# My old B14 FMax



## Sunny J Reg (Apr 30, 2002)

Sold her last year.. should have kept her ;(

*DET, bored out w/ 300Z TT Pistons, FMax...*


----------



## Shawn (Sep 18, 2002)

very very very nice...your turbo set up looks simialr to chefs. Also are the hood and grill custom or what?


----------



## Sunny J Reg (Apr 30, 2002)

Sweet, thanks.
The scoop is from a Subaru Legacy Wagon, cut and welded in place on the stock 200SX hood. The grill is from Erebuni, as is the bumper.


----------



## nismoprincess (Sep 27, 2002)

damn that is nice you should have kept it


----------



## omega (Jun 27, 2002)

what kindof money were you looking at with that swap and what not?


----------



## Sunny J Reg (Apr 30, 2002)

If you include the cost of the DET, breaking it down, boring it out.. rings, pistons, bearings, etc - add in the FMax then the hood, bumper, paint..etc. 

It gets up there. You dont keep track, its best not to. Better have another car - cause it takes a while  But its all worth while when you smoke a C5 Vette!

#### [RECORDS SUPPLIED]

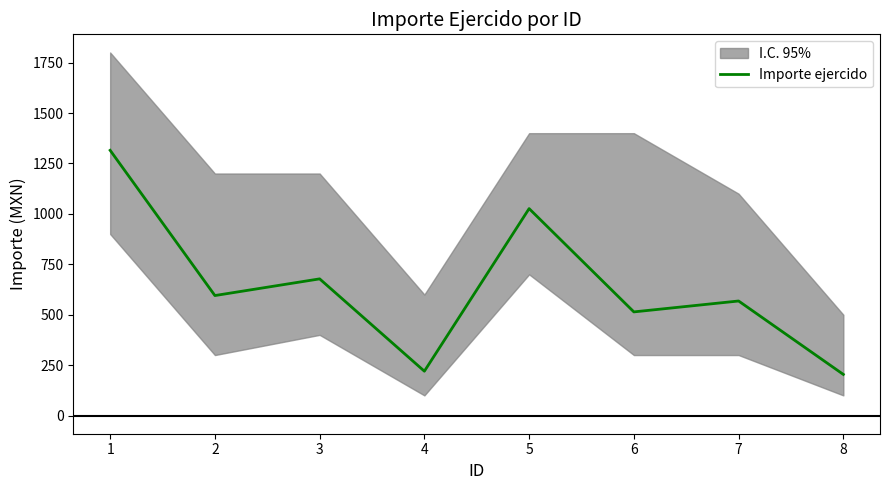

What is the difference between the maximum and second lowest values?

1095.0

...

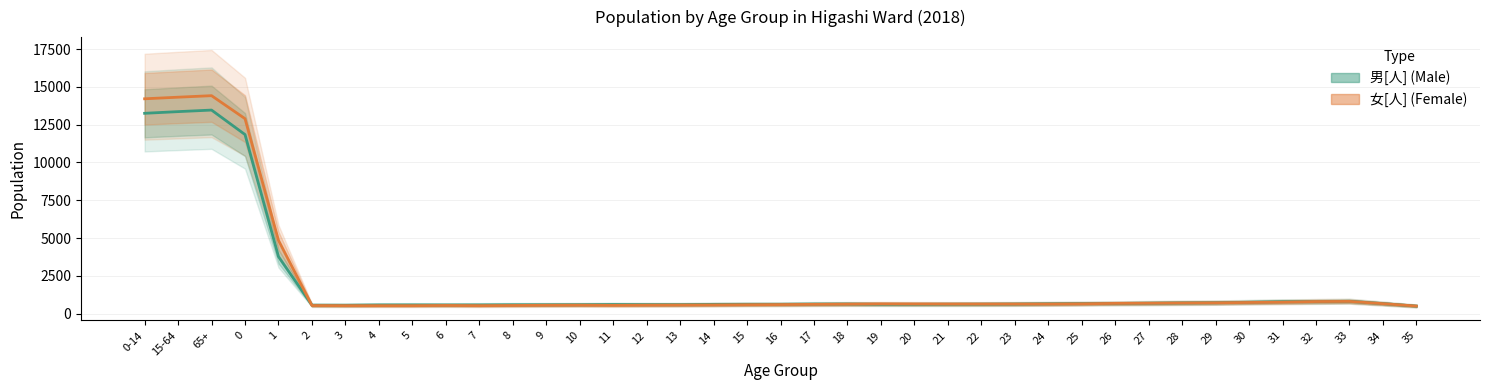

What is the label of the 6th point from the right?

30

#### [EXERCISE INSTRUCTIONS]
Reproduce word for word the passage of the forum thread about the B14 FMax from "what kindof money" up to and including "hood, bumper, paint..etc.".

#### [WRITTEN RESPONSE]
what kindof money were you looking at with that swap and what not?


----------



## Sunny J Reg (Apr 30, 2002)

If you include the cost of the DET, breaking it down, boring it out.. rings, pistons, bearings, etc - add in the FMax then the hood, bumper, paint..etc.